Il Festival del Pensare, forte di un grane successo riscosso lo scorso anno, torna ad accendere i riflettori sul bellissimo borgo dell’Alta Tuscia dal 10 al 12 luglio
VITERBO – Da scommessa estiva a laboratorio permanente del centro Italia. C’è una consapevolezza nuova, mista a un pizzico di legittimo orgoglio territoriale, dietro la presentazione della seconda edizione di “InCastro – Festival del Pensare”, l’appuntamento che dal 10 al 12 luglio tornerà a trasformare il borgo di Grotte di Castro in un’agorà della logica e della filosofia.
Presentata questa mattina nei locali di Spazio Attivo Lazio Innova a Viterbo, la tre-giorni ideata dal direttore scientifico Francesco Orzi segna già un piccolo primato storico: InCastro sarà infatti il primissimo evento del territorio a fregiarsi ufficialmente del logo di “Viterbo Tuscia Capitale Europea della Cultura 2033”, consegnato proprio a margine della conferenza.
Un’investitura che certifica il salto di qualità dell’evento, sintetizzato con efficacia dal moderatore Massimiliano Capo: «Siamo partiti lo scorso anno con un esperimento; torniamo forti di un successo per molti inaspettato». I numeri della prima edizione, del resto, parlavano di oltre mille presenze arrivate per la quasi totalità da fuori paese.
Ma è la visione politica a supporto del festival a segnare un’anomalia virtuosa nel panorama della Tuscia. “La cultura per noi non è un capitolo accessorio – ha scandito il sindaco di Grotte di Castro, Antonio Domenico Rizzello –. Voglio ribadire un dato: la nostra amministrazione investe un euro in cultura per ogni euro dedicato ai lavori pubblici. Credo che su questo fronte il nostro Comune sia tra i più virtuosi della provincia. La nostra ambizione è quella che dovrebbero avere tutte le amministrazioni: ridare alla propria comunità il posto che le spetta, spezzando definitivamente quella visione al ribasso che fino a pochi anni fa zavorrava il nostro borgo”.
Se l’involucro si rafforza, il contenuto alza l’asticella. Se nel 2025 il tema era l’urgenza del pensiero critico tout-court, il 2026 guarda dritto negli occhi il convitato di pietra del nostro tempo: l’Intelligenza Artificiale.

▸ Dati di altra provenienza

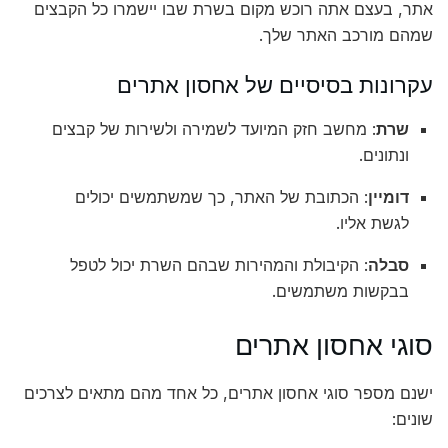
אתר, בעצם אתה רוכש מקום בשרת שבו יישמרו כל הקבצים
שמהם מורכב האתר שלך.
עקרונות בסיסיים של אחסון אתרים
שרת
: מחשב חזק המיועד לשמירה ולשירות של קבצים
ונתונים.
דומיין
: הכתובת של האתר, כך שמשתמשים יכולים
לגשת אליו.
סבלה
: הקיבולת והמהירות שבהם השרת יכול לטפל
בבקשות משתמשים.
סוגי אחסון אתרים
ישנם מספר סוגי אחסון אתרים, כל אחד מהם מתאים לצרכים
שונים:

“La parola chiave resta la qualità assoluta, garantita dai nomi che hanno accettato di raggiciungerci, dall’Accademia dei Lincei all’Università – ha spiegato il direttore scientifico Francesco Orzi –. Oggi l’AI ci costringe a ridefinire i confini tra rischi e possibilità, mentre veniamo sommersi da una quantità di informazioni ingestibile senza i giusti filtri. Il pensiero critico è l’unico strumento che abbiamo per decifrare il presente e scindere la realtà dalle fake news. Il nostro augurio è che InCastro non duri tre giorni, ma diventi un contenitore permanente attivo tutto l’anno”.
Un asse, quello tra pensiero e bit, che ha trovato sponda naturale in Lazio Innova: “Questa intuizione era ciò che mancava nel panorama del viterbese – ha commentato il responsabile dello Spazio Attivo di Viterbo, Giulio Curti –. Saremo presenti il sabato mattina con i FabLab di Viterbo e Bracciano per un laboratorio interattivo mirato proprio a esplorare come la tecnologia stia modificando il nostro modo di pensare”.
A blindare il valore scientifico della manifestazione, la conferma della partnership e del patrocinio dell’Università degli Studi della Tuscia.
Il programma completo e le modalità di partecipazione alle singole conferenze sono consultabili sul portale ufficiale dell’evento: www.incastro-festival.com.